RH I found it in Terman.
[,,,]
RH From the above, it is seen that the electric field is not effective in
RH inducing current in a receiving antenna parallel to a wavefront. All
RH the energy intercepted by the antenna is induced by the magnetic field.


That is outright false. Because I can very easily demonstrate
detecting a static E-field by waving a sensitive probe across it.
An antenna is just a stationary probe with a moving E-field. It is
equivalent.

Consider the direction the E field is moving and which direction any
electrostatically induced current might flow. Then apply the same
criteria to a magnetic field.

A*C*6*X*G

Terman sucks.

A*s*i*m*o*v

... Horse sense is the result of stable thinking.

Antenna reception theory
 

"Jim Kelley" bravely wrote to "All" (02 Dec 05 11:17:51)
--- on the heady topic of " Antenna reception theory"

JK From: Jim Kelley
JK Xref: core-easynews rec.radio.amateur.antenna:220745

JK Asimov wrote:
"Richard Harrison" bravely wrote to "All" (01 Dec 05 14:18:33)
--- on the heady topic of " Antenna reception theory"

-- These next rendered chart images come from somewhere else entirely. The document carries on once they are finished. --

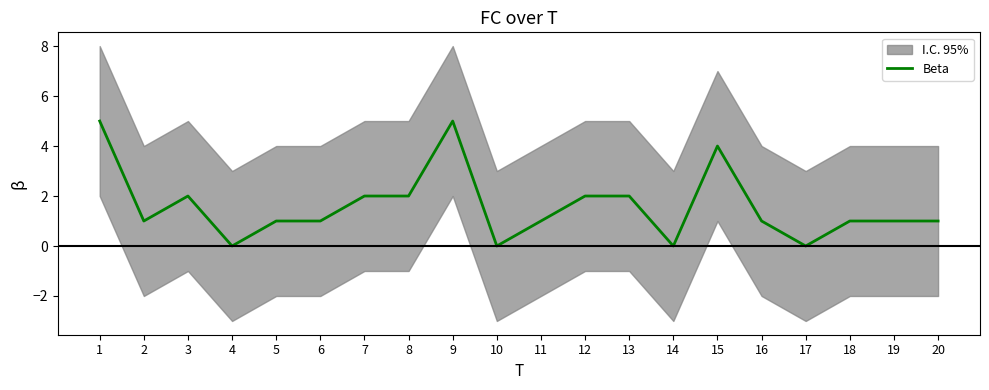

What is the difference between the maximum and second lowest values?

5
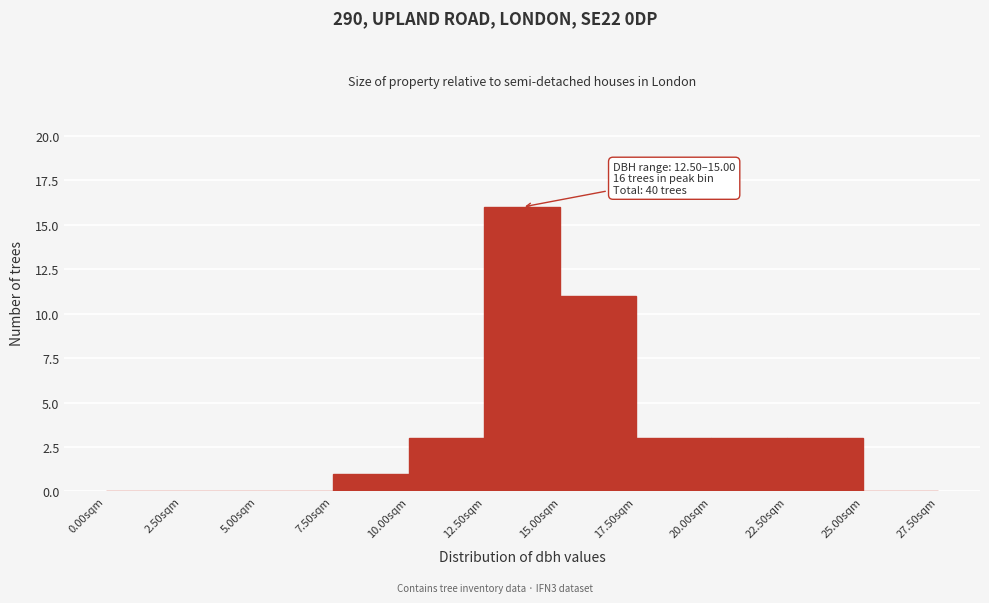

Which range on the x-axis has the tallest bar?

12.5 to 15.0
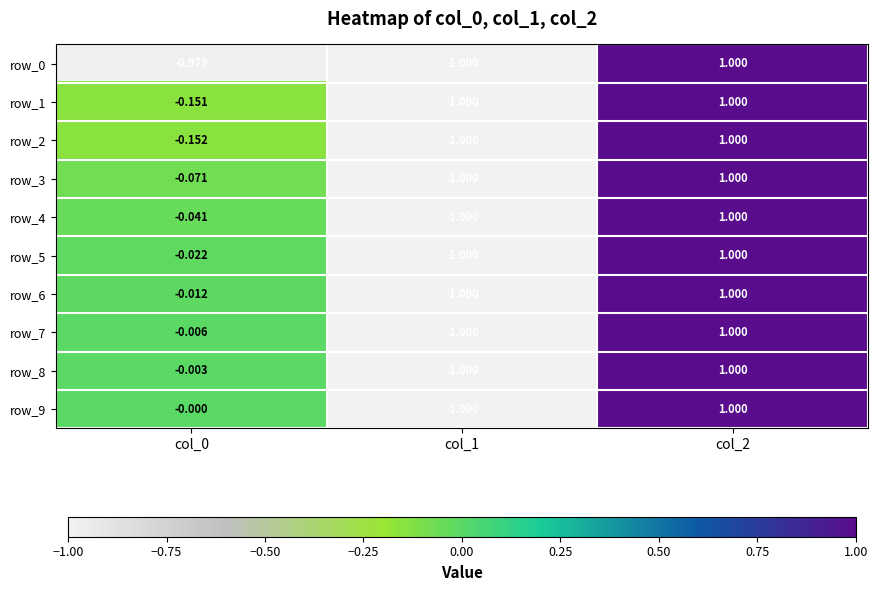

Is the value of row_9 at col_1 greater than the value of row_1 at col_0?

No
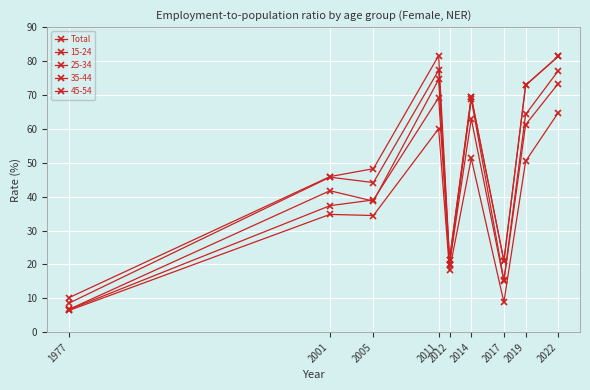

How many data points in Total are above 39?

5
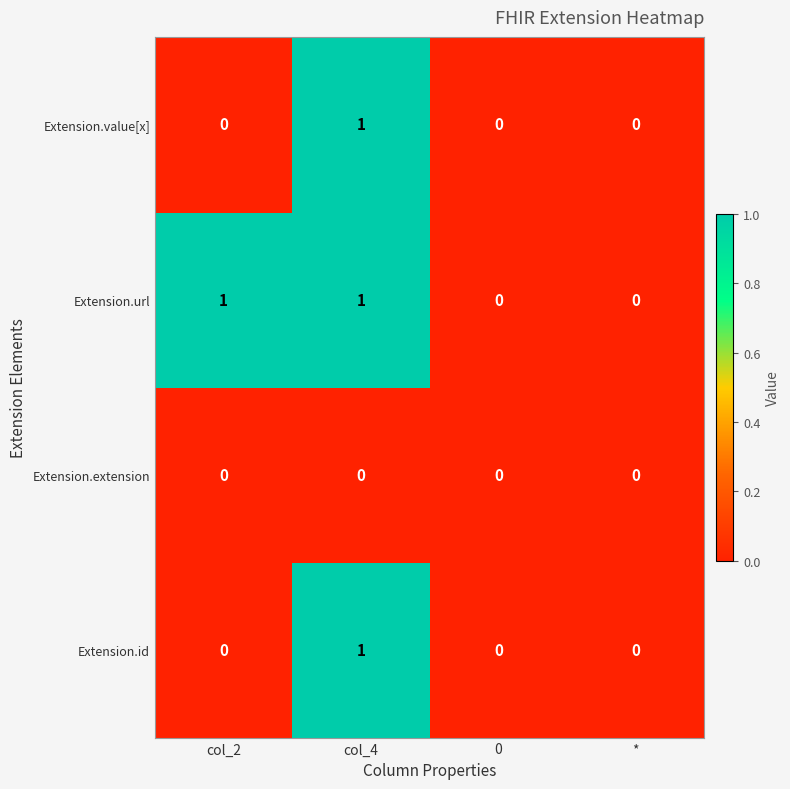

Is the value of Extension.url at col_4 greater than the value of Extension.id at col_2?

Yes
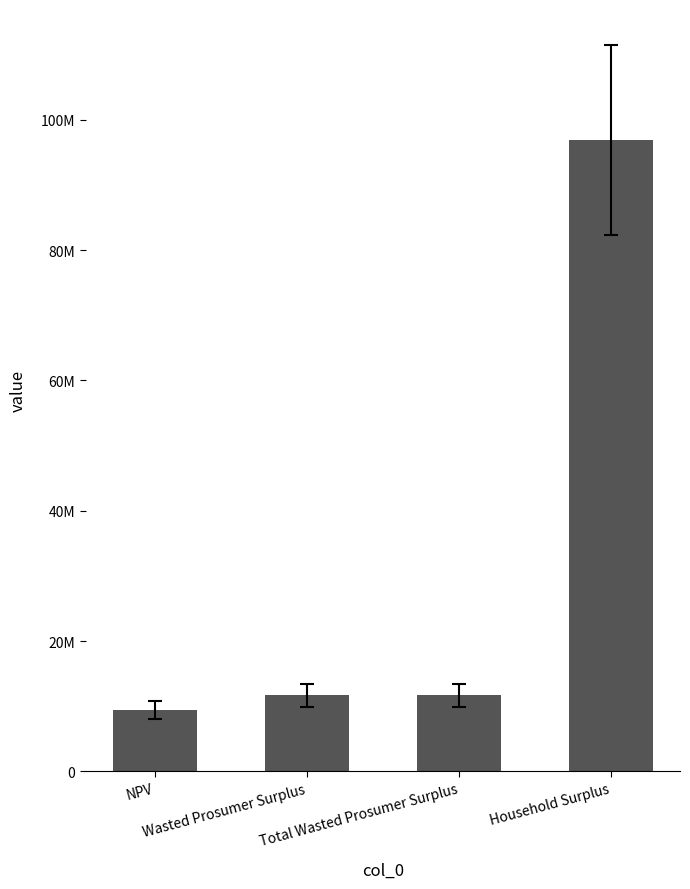

Which label corresponds to the largest value in the chart?

Household Surplus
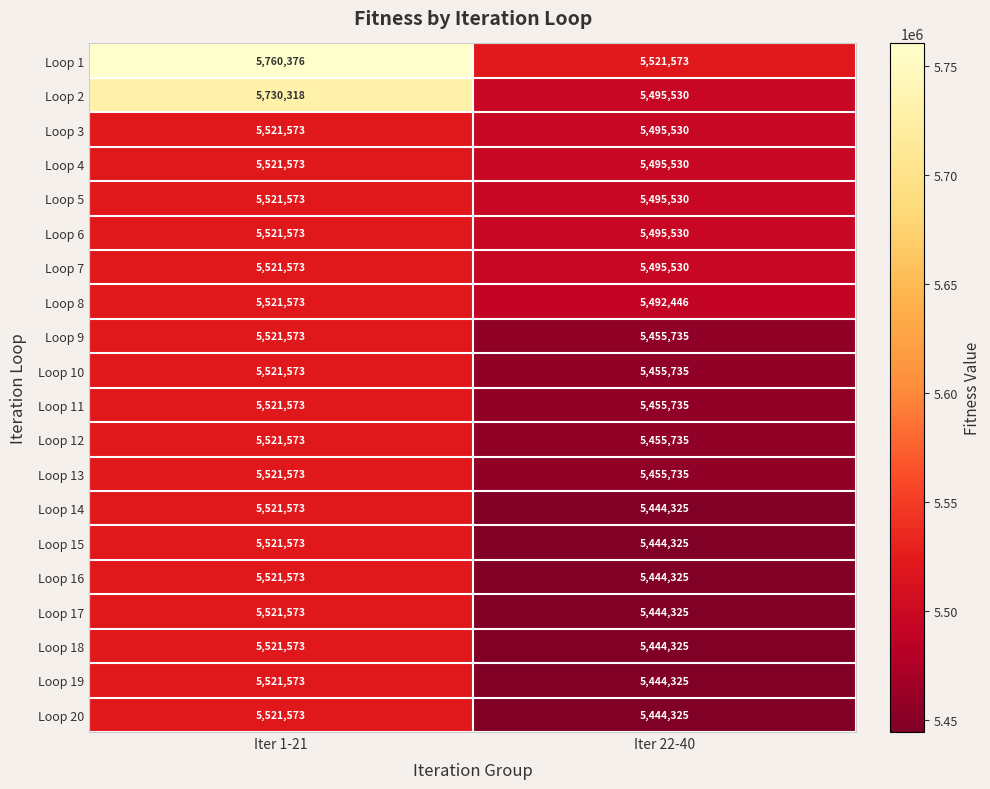

Which series changed the most between Iter 1-21 and Iter 22-40?

Loop 1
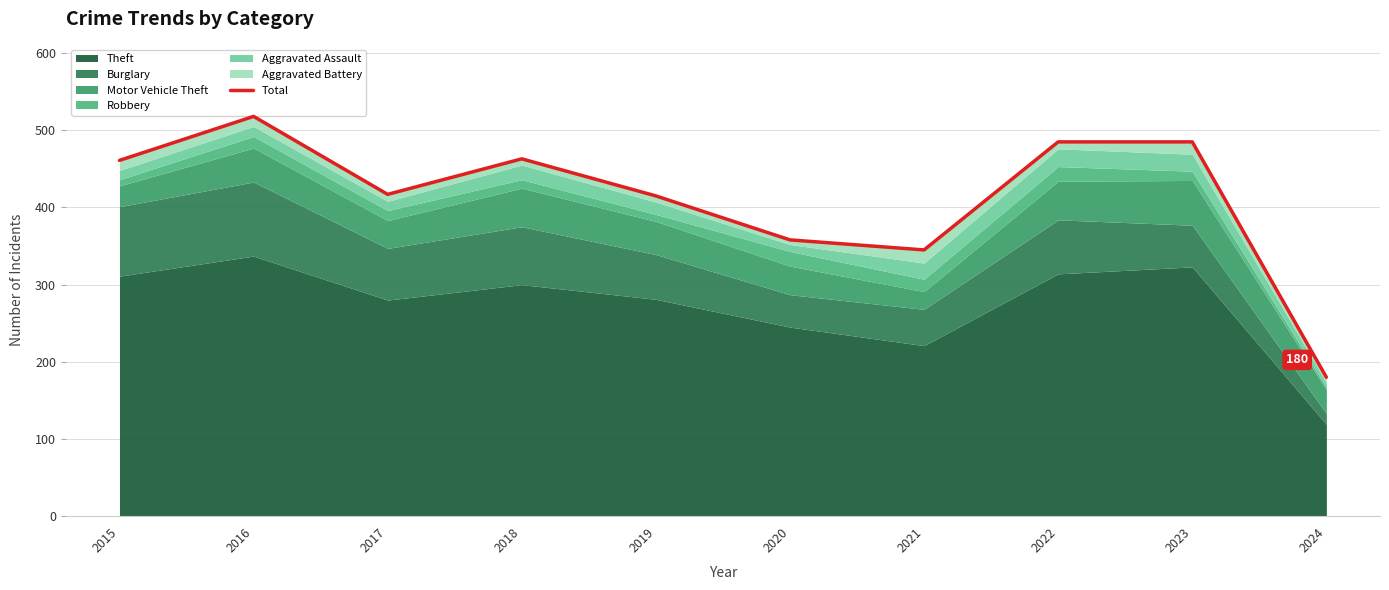

Where is the first local minimum?

2017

RH From: (Richard Harrison)
RH Xref: core-easynews rec.radio.amateur.antenna:220709

RH Roy Lewallen wrote:
RH "You can find the explanation for why this is in any electromagnetic
RH text."

RH I found it in Terman.
[,,,]
RH From the above, it is seen that the electric field is not effective in
RH inducing current in a receiving antenna parallel to a wavefront. All
RH the energy intercepted by the antenna is induced by the magnetic field.


That is outright false. Because I can very easily demonstrate
detecting a static E-field by waving a sensitive probe across it.
An antenna is just a stationary probe with a moving E-field. It is
equivalent.

JK Consider the direction the E field is moving and which direction any
JK electrostatically induced current might flow. Then apply the same
JK criteria to a magnetic field.

JK A*C*6*X*G

JK Terman sucks.

I regret having written that Terman sucks. However, I'm reminded that
there is a lot of stuff missing in the 1955 edition of Encyclopedia
Britanica up in the attic. Clearly I don't say the EB sucks either,
so a 1955 book on electromagentic wave theory might be missing a few
things as well. Unless you believe everything that there ever is to
learn about EM is that 1955 book. But it is wrong to state that the
magnetic field alone is responsible for the interception of wave
energy in a metallic conductor.

A*s*i*m*o*v


.... Isaac Asimov : 1920-1992 : Gone to the stars!